What is expected: Looking at the entries underneath, work out how many lines contain "Ihrer". Write only that number.

Input data:
:::::

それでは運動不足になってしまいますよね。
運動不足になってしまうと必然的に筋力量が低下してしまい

:::::

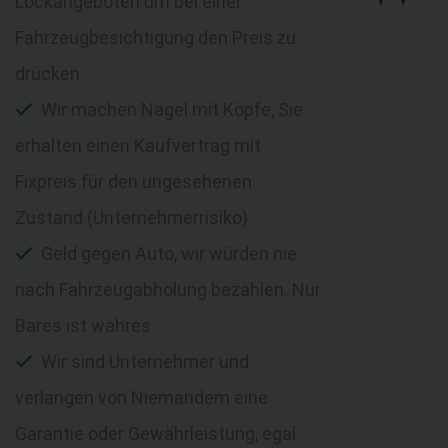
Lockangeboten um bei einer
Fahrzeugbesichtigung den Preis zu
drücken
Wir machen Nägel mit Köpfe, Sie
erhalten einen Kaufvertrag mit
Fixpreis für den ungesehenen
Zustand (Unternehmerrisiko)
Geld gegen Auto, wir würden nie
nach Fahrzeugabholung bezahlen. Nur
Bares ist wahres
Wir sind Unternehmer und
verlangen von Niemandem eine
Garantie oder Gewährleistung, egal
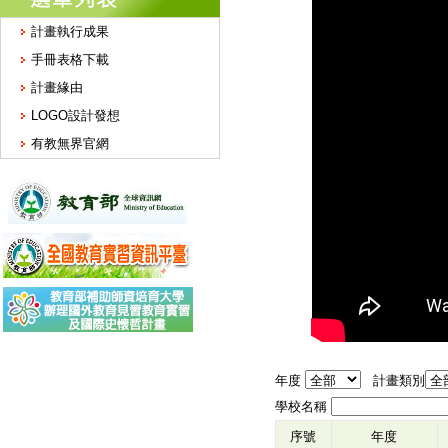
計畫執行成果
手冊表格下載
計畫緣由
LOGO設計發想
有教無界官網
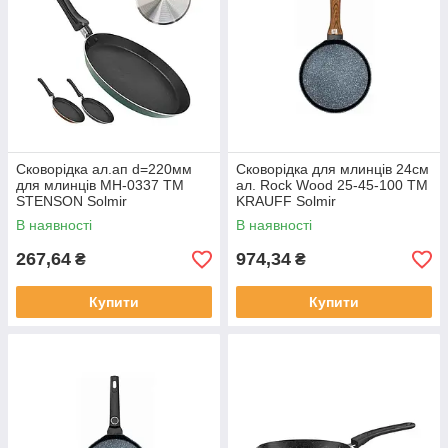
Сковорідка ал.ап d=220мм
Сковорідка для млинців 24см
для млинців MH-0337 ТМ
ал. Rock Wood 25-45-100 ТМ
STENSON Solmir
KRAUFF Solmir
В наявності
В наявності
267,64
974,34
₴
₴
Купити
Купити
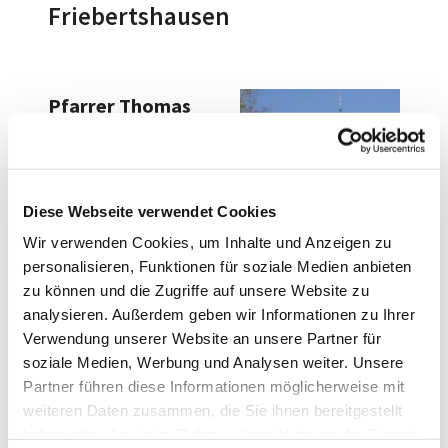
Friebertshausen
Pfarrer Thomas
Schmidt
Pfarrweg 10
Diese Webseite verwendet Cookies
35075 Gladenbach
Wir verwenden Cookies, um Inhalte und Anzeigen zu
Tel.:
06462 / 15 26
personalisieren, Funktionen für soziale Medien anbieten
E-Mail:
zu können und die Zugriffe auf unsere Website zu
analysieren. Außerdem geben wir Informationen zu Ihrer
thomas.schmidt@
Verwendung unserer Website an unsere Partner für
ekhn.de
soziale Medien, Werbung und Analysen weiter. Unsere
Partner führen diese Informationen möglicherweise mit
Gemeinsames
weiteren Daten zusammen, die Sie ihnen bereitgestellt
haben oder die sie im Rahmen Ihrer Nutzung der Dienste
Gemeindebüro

:::::

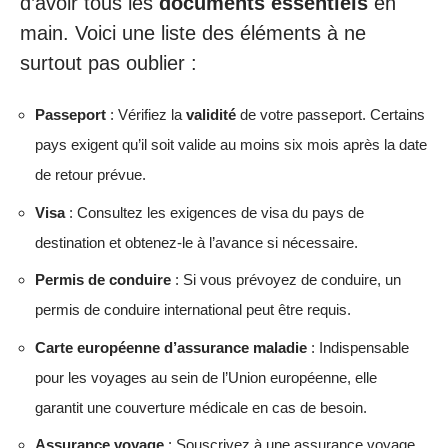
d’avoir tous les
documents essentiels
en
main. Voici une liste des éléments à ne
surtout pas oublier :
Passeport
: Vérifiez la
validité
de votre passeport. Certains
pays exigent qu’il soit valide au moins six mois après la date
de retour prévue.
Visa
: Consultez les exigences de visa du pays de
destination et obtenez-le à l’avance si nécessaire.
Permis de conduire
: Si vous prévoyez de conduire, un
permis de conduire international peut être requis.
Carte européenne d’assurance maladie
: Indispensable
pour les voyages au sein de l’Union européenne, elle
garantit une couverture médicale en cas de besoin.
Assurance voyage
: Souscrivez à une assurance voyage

:::::

Completed task: 2